Grant still rolling on by his left flank, Lee marched by his right to be ready to confront him whenever he should offer battle. This he did again at Cold Harbor, about the 1st of June. One brigade, under the lamented Colonel Keitt, was sent out to reconnoitre and came upon the enemy in large force, strongly entrenched. Keitt was killed and the brigade suffered severely. A few skirmishers thrown out would have accomplished the object of a reconnoissance and would have saved the lives of many brave men. Our troops, finding the enemy entrenched, fell back and began to fortify. Soon our line was established and the usual skirmishing and sharpshooting commenced. That same afternoon, being on the extreme left of Kershaw's division, I received orders to hasten with the Second regiment to General Kershaw's headquarters. I found the General in a good deal of excitement. He informed me that our line had been broken on the right of his division, directed me to hasten [130] there and if I found a regiment of the enemy flanking his position to charge them. I hurried to the point indicated, found that our troops, to the extent of a brigade and a half, had been driven from their works and the enemy in possession of them. I determined to charge, however, and succeeded in driving them from their position with but little loss. Our regiment numbered one hundred and twenty men. The enemy driven out consisted of the Forty-eighth and One-hundred-and-twelfth New York. We captured the colors of the Forty-eighth, took some prisoners and killed many whilst making their escape from the trenches. We lost in this charge one of our most efficient officers, Captain Ralph Elliott, a brother of General Stephen Elliott. He was a brave soldier and a most estimables gentleman.

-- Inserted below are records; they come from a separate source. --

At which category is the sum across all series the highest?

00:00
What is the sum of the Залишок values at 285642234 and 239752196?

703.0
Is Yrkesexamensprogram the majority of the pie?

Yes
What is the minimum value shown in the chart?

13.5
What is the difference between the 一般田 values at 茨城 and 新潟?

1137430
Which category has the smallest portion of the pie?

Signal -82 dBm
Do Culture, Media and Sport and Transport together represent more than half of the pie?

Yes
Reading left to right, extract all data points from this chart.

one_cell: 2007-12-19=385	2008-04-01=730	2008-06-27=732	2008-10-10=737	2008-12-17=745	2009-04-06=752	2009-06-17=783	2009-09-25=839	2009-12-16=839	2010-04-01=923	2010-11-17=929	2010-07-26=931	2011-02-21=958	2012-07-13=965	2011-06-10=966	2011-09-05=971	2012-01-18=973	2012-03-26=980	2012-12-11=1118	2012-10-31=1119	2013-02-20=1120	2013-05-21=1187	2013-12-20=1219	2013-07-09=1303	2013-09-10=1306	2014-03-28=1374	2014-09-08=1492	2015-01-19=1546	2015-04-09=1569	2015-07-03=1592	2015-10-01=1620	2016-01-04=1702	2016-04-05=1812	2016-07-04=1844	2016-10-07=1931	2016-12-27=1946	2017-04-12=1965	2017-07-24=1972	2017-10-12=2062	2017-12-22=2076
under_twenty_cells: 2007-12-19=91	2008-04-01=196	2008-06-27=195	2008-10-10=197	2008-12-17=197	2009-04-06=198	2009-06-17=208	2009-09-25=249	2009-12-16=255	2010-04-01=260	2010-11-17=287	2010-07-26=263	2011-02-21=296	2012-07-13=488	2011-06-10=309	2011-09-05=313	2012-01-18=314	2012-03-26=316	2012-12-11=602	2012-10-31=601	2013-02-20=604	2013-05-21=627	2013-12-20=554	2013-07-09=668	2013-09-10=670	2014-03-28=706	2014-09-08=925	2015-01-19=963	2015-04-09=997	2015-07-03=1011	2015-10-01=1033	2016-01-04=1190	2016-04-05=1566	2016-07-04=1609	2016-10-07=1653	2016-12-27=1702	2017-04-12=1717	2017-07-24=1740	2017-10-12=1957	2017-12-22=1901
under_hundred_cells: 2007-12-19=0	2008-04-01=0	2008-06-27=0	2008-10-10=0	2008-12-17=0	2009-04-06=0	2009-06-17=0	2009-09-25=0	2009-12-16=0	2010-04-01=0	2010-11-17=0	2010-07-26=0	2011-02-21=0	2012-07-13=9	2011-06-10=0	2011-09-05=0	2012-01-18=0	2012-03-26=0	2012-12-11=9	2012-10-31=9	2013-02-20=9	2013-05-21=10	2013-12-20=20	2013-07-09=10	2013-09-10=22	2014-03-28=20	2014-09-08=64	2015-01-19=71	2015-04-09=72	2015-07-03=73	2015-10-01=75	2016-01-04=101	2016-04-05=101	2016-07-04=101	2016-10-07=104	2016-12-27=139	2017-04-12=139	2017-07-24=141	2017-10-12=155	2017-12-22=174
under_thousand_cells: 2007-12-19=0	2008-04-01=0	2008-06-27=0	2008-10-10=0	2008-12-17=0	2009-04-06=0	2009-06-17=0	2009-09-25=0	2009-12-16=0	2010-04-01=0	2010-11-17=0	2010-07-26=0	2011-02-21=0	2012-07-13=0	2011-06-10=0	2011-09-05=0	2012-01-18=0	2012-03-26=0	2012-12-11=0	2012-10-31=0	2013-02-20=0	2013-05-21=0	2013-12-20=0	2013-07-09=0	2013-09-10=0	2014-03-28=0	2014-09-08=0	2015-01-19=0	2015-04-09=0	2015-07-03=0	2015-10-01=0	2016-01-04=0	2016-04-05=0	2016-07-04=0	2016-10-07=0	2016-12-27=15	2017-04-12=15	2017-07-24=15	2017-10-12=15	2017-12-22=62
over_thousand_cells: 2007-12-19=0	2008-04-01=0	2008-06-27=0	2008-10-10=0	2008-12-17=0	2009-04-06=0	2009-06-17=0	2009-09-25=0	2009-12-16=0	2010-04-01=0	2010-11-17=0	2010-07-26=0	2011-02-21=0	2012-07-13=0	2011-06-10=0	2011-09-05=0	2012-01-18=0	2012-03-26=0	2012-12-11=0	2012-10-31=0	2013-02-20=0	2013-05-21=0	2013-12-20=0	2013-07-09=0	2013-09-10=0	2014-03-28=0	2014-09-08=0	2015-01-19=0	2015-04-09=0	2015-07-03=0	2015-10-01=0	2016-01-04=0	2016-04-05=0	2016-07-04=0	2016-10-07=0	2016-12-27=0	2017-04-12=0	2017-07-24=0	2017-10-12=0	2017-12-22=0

The regiment was at the siege of Petersburg and did good service there. They threw up breastworks under a heavy fire, and held them for eight days until relieved. The regiment was then held in reserve at Petersburg and was thrown continually to the extremities of the line to resist the flank movements of the enemy. It was afterwards sent to the Valley and operated there under General Early for several months, sharing his victories and defeats. It was then ordered back to the lines in front of Richmond, and was marched almost every night in midwinter, the ground covered with snow, to some threatened point, and was at last sent to South Carolina, in January, 1865, to aid in defending its native State from the invasion of Sherman. But they were marched to Charleston whilst Sherman was burning Columbia, evacuated that place with scarcely an enemy in sight, and were conducted in ignominious retreat into North Carolina, while Sherman, unresisted, was destroying the vitals of their State. The regiment was engaged in the two small battles in North Carolina--Bentonville and Averasboroa. They were small affairs and merely intended as temporary checks to the enemy. General Joe Johnston, I believe, never had any other object in view. The regiment was reorganized at Smith-field, North Carolina, by the consolidation of the Twentieth with it. It retained its name and colors. It had five hundred men present for duty. Its officers were William Wallace, Colonel; J. D. Grahame, Lieutenant-Colonel, and J. S. Leaphart, Major. The regiment remained at Smithfield for some weeks, reorganizing and drilling, and then marched to join General Lee. At Raleigh we heard rumors of his surrender, which were not believed; but soon [131] after they were confirmed by stragglers from his army, whom we met on our march. We soon after surrendered to General Sherman at Greensboroa, and, being paroled, returned home.

William Wallace, Colonel Second South Carolina Regiment.